На вахтёрском лбу было написано следующее: опять бабы Колю донимают, скандал скоро будет, ревность, мыльный сериал, ох, посмотрю, посмеюсь в своё удовольствие! Кто сказал вам, что пожилые дядьки охочи до скандалов и сплетен меньше, чем пожилые тётки? Этот человек был клинически ненаблюдателен.
Лиза поблагодарила дядьку, сунула ему десятку на пиво (авось язык придержит) и пошла прочь. В тихом дворе, не выходящем на детскую площадку, она набрала номер. Ответа долго не было. Потом чей-то голос, заглушаемый уличным шумом и телефонными помехами, буркнул:
– Алло.
– Это Коля? – спросила Лиза.
– Это… Коли здесь нет.
– Но ведь это его номер?
– А он мне телефон продал, а себе новый купил, – вякнул мужик. Теперь Лиза поняла: это и правда не Коля. В голосе мужика была какая-то лажа. Странная, подозрительная неуверенность.

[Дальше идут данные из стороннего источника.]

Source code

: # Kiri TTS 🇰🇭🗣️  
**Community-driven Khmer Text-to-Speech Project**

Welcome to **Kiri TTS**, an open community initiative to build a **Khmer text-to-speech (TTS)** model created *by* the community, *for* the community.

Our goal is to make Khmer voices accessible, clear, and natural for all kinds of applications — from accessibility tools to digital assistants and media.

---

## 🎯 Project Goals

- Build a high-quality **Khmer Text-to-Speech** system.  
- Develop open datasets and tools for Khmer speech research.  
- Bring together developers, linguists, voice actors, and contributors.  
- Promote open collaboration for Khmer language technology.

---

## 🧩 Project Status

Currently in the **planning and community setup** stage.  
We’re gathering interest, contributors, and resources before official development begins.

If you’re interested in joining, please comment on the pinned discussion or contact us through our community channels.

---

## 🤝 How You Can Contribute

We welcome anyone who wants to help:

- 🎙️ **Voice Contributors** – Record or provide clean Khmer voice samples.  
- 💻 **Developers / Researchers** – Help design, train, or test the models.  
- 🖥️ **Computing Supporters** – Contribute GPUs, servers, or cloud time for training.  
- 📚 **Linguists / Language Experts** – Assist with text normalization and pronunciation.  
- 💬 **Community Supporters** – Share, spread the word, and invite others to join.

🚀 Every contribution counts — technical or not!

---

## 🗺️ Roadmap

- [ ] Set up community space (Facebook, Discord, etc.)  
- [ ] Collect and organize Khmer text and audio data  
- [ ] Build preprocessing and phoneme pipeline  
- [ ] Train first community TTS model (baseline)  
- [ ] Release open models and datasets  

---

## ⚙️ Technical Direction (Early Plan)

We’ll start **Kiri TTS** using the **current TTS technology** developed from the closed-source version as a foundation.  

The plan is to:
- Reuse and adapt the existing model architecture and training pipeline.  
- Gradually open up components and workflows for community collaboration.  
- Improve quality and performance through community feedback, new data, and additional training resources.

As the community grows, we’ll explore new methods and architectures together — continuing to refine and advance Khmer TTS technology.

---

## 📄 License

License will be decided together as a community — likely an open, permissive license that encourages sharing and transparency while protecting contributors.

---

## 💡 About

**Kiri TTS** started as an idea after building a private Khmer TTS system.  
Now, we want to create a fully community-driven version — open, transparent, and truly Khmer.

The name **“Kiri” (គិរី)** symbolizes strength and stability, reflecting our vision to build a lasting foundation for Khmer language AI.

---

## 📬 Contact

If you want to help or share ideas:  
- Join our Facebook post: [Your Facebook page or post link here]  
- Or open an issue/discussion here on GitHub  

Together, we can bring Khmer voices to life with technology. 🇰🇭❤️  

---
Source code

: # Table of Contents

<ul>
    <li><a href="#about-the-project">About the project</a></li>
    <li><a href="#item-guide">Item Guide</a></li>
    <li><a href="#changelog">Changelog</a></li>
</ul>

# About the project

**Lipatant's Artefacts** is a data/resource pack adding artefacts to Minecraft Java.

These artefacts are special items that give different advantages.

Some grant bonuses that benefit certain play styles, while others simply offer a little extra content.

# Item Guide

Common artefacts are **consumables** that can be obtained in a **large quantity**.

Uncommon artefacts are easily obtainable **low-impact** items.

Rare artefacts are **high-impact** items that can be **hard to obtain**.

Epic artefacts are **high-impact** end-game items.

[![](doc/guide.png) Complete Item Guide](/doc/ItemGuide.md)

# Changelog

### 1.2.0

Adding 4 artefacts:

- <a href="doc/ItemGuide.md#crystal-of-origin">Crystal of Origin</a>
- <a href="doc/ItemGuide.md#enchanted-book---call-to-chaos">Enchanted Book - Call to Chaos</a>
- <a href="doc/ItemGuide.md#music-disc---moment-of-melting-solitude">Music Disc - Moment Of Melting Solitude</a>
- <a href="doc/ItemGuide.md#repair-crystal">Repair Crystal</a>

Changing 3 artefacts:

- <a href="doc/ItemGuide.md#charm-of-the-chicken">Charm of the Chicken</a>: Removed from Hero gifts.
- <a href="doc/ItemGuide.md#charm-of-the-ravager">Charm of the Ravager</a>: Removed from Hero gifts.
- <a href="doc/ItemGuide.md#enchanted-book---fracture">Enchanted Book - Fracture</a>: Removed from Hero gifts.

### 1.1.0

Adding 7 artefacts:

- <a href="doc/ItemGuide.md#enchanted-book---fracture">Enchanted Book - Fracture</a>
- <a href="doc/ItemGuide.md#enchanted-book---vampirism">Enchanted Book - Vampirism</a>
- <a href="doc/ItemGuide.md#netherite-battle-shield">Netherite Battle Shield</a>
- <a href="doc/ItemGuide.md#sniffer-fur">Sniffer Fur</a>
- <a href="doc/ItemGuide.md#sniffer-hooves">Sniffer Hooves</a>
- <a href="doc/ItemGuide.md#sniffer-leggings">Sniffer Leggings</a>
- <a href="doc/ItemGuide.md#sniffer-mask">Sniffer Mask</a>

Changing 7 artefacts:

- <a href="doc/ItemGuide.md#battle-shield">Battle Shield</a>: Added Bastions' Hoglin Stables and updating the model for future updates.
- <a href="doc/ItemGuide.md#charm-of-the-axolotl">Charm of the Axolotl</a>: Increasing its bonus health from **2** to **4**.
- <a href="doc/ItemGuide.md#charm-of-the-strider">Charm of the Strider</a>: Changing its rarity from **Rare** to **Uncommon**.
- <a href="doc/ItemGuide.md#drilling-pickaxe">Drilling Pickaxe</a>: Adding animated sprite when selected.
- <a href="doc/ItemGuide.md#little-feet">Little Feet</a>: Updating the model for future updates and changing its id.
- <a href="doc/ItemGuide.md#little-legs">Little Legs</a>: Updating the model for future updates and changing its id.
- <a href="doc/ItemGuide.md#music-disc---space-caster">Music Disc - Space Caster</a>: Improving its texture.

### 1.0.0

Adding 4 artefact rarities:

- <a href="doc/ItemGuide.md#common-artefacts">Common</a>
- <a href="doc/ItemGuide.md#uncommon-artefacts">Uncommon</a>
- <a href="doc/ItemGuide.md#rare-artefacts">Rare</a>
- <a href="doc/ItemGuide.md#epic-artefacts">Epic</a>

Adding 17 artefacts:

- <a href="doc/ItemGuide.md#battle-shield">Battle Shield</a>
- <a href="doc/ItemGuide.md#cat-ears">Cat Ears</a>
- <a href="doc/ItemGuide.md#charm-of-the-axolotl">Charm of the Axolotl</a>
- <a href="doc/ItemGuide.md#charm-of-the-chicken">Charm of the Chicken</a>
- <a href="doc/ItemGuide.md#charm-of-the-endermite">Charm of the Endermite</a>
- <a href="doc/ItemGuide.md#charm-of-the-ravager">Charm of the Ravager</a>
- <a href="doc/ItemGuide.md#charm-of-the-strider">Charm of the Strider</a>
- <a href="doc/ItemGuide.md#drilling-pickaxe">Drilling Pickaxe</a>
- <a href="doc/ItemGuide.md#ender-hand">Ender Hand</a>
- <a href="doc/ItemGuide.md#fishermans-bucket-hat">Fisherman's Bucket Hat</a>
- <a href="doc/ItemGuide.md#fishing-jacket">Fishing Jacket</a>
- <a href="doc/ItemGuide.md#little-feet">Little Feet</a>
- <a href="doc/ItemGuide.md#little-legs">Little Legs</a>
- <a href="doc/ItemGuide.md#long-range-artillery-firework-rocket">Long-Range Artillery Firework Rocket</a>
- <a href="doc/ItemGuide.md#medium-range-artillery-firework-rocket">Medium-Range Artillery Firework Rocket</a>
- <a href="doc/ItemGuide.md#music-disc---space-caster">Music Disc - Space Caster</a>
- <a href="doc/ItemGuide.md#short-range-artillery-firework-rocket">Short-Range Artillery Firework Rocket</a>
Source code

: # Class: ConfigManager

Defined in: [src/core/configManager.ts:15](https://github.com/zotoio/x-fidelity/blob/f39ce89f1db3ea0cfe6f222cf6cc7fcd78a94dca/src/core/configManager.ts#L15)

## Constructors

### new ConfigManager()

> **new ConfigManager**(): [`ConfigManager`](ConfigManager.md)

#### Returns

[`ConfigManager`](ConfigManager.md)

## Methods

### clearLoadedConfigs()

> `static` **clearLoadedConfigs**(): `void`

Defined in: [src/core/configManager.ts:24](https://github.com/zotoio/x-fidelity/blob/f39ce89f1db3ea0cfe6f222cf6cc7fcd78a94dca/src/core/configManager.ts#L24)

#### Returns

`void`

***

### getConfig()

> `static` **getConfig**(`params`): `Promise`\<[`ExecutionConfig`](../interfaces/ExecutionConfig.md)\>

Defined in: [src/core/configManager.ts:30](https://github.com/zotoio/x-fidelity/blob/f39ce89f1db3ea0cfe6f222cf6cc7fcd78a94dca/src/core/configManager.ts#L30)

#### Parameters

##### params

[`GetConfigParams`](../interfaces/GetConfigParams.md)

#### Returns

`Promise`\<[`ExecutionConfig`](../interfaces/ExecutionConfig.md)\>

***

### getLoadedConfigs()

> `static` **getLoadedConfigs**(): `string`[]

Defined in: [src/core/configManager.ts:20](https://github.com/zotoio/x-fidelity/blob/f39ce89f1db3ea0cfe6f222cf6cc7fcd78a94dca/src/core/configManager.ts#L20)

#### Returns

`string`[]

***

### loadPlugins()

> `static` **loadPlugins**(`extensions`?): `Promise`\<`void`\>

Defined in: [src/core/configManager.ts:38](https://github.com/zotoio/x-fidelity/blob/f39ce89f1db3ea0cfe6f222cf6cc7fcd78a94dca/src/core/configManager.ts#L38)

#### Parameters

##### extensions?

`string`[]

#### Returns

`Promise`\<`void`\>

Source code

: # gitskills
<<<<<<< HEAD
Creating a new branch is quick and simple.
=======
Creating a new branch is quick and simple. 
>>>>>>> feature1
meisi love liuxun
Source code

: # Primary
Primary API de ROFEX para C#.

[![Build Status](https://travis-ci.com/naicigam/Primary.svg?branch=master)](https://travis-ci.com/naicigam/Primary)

– Передайте ему, что у него будут проблемы, – посоветовала Лиза. – Тут милиция интересуется у его знакомых, где он.
(Как позже выяснилось, Лиза была недалека от истины.)
– А я-то здесь причём? – заорал мужик. – Вы ему это и говорите!
– Я пока не знаю, где он. А вы? – осведомилась Лиза с оттенком издёвки. На том конце провода послышались гудки.
Лиза выдержала паузу и подключила услугу «конфиденциальный вызов». Надо было проверить: вдруг Коля Рифатов, узнавший от Андрея её номер, испугался разборки и передал трубку своему собутыльнику. За то время, что она дожидалась ответа, с собутыльником вполне можно было договориться. Сразу перезванивать было нельзя. Она побрела домой. В подъезде поддатый сосед курил «Родопи» и плевал за порог.